Early joint aspiration is performed for septic joints. After 24 to 48 hours that joint aspiration is done, repeated procedure of joint aspiration and antimicrobial agents therapy will be ineffective. In this case, surgical procedures will be necessary. If joint aspiration is unavailable, surgical procedure will be necessary (AIII).
According to the antibiotic susceptibility of the cultivated strain, targeted antimicrobial agents should be maintained or changed (AII).

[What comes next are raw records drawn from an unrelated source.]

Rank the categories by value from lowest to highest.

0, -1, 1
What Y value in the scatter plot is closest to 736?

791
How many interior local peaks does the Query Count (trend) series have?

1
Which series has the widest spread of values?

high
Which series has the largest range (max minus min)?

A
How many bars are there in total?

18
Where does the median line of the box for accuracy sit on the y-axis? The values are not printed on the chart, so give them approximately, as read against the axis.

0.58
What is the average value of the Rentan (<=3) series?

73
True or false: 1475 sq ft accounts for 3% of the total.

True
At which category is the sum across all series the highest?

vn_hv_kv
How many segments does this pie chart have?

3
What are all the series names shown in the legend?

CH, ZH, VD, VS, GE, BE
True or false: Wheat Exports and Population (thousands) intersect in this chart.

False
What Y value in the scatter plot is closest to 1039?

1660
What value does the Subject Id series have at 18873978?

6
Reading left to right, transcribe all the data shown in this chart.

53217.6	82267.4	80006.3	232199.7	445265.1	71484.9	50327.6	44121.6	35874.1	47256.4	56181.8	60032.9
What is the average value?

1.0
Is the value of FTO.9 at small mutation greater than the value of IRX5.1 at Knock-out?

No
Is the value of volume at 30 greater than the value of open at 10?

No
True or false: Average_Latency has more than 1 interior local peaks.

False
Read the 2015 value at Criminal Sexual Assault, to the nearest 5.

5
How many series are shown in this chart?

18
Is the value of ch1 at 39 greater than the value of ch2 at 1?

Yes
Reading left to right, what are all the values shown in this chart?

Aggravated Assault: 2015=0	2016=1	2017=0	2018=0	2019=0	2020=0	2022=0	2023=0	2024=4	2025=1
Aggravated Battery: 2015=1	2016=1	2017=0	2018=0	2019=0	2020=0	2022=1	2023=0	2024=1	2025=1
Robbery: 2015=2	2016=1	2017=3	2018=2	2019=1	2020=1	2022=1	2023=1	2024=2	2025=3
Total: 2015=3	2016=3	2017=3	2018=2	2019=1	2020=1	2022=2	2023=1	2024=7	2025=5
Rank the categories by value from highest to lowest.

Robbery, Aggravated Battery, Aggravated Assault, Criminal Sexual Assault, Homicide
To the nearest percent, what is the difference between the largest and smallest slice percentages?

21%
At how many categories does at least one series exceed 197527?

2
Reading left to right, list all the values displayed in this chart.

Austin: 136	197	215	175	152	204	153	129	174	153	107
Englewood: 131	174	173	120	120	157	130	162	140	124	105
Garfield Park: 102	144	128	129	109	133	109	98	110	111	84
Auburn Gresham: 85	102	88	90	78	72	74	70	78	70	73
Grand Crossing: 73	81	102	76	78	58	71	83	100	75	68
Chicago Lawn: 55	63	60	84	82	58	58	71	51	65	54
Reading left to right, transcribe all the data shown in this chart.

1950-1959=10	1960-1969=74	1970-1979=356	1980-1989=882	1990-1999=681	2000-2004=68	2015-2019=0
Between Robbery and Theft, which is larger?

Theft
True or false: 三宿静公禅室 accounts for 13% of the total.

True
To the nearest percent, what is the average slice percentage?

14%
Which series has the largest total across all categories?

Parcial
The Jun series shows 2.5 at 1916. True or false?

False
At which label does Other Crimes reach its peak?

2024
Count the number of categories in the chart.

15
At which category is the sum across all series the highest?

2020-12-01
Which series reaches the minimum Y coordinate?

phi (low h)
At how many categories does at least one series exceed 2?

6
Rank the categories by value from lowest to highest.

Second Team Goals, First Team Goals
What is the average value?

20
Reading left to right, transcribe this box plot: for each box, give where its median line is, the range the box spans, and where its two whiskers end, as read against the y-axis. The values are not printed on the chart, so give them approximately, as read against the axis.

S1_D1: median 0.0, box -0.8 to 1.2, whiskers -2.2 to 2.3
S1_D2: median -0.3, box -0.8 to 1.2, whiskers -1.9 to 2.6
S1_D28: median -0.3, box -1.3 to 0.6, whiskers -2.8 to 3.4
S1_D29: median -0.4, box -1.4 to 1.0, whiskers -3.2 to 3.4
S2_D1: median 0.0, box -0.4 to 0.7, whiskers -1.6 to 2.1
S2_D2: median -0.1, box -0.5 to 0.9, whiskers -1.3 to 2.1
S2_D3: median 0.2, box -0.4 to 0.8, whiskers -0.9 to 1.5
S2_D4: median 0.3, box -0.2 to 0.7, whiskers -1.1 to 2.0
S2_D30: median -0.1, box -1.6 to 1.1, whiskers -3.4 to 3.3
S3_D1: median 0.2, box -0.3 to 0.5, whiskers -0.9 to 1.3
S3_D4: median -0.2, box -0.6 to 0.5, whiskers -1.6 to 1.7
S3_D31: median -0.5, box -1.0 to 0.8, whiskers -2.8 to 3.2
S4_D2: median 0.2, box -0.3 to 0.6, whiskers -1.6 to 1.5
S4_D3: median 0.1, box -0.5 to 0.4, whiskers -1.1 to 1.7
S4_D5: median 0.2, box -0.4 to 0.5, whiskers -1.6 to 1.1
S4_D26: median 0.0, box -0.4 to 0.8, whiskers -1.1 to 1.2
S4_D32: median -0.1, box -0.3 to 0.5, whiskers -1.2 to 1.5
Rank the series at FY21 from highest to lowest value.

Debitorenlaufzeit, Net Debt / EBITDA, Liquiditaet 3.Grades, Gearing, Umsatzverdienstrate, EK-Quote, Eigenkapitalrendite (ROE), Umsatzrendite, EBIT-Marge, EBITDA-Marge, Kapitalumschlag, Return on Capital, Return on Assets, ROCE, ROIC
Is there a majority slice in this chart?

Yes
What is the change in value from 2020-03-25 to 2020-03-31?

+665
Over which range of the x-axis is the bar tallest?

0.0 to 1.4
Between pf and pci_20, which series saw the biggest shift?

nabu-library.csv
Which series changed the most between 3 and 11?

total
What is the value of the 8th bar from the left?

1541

In general, the total antimicrobial agents treatment period should be about 4-6 weeks, with injectable antimicrobial agents being adminstered for at least 2 weeks. After 2 weeks, treatment may be switched to oral antimicrobial agents if the symptoms improve (CIII).
By monitoring the results of ESR and CRP tests as indicators of acute infection as well as the clinical manifestations of joint symptoms, the end-point for antibiotic therapy can be determined (CIII).
If the culture result is negative and septic arthritis remains suspected, antimicrobial agents treatment should be maintained. Empirical antimicrobial agents should be continuously administered for as long as joint responses improve. Antimicrobial agents treatment can be terminated based on joint symptoms, ESR, CRP level, and clinical manifestations (BII).